• Work order
Please transcribe the rows word for word, from the first line of the rows through the line containing "importante na divulgação".

_ _ _ _ _

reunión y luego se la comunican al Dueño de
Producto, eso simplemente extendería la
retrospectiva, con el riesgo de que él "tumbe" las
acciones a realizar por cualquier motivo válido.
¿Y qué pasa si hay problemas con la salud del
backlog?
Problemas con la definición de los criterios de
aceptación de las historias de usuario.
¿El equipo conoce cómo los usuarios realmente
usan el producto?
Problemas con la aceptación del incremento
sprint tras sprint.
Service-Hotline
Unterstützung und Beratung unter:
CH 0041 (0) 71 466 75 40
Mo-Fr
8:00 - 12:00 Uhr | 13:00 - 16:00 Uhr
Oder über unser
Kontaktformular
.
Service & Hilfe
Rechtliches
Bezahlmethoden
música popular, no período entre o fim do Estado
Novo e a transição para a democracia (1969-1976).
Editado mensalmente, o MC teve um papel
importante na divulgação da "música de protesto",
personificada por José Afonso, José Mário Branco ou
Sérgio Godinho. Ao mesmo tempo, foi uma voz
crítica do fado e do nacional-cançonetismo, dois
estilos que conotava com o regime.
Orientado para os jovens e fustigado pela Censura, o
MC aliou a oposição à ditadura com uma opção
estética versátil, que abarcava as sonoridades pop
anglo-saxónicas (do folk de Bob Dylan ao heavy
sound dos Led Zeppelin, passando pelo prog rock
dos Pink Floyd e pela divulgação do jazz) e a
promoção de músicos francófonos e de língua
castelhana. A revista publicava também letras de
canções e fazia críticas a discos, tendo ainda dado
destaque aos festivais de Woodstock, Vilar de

_ _ _ _ _

• Answer section
reunión y luego se la comunican al Dueño de
Producto, eso simplemente extendería la
retrospectiva, con el riesgo de que él "tumbe" las
acciones a realizar por cualquier motivo válido.
¿Y qué pasa si hay problemas con la salud del
backlog?
Problemas con la definición de los criterios de
aceptación de las historias de usuario.
¿El equipo conoce cómo los usuarios realmente
usan el producto?
Problemas con la aceptación del incremento
sprint tras sprint.
Service-Hotline
Unterstützung und Beratung unter:
CH 0041 (0) 71 466 75 40
Mo-Fr
8:00 - 12:00 Uhr | 13:00 - 16:00 Uhr
Oder über unser
Kontaktformular
.
Service & Hilfe
Rechtliches
Bezahlmethoden
música popular, no período entre o fim do Estado
Novo e a transição para a democracia (1969-1976).
Editado mensalmente, o MC teve um papel
importante na divulgação da "música de protesto",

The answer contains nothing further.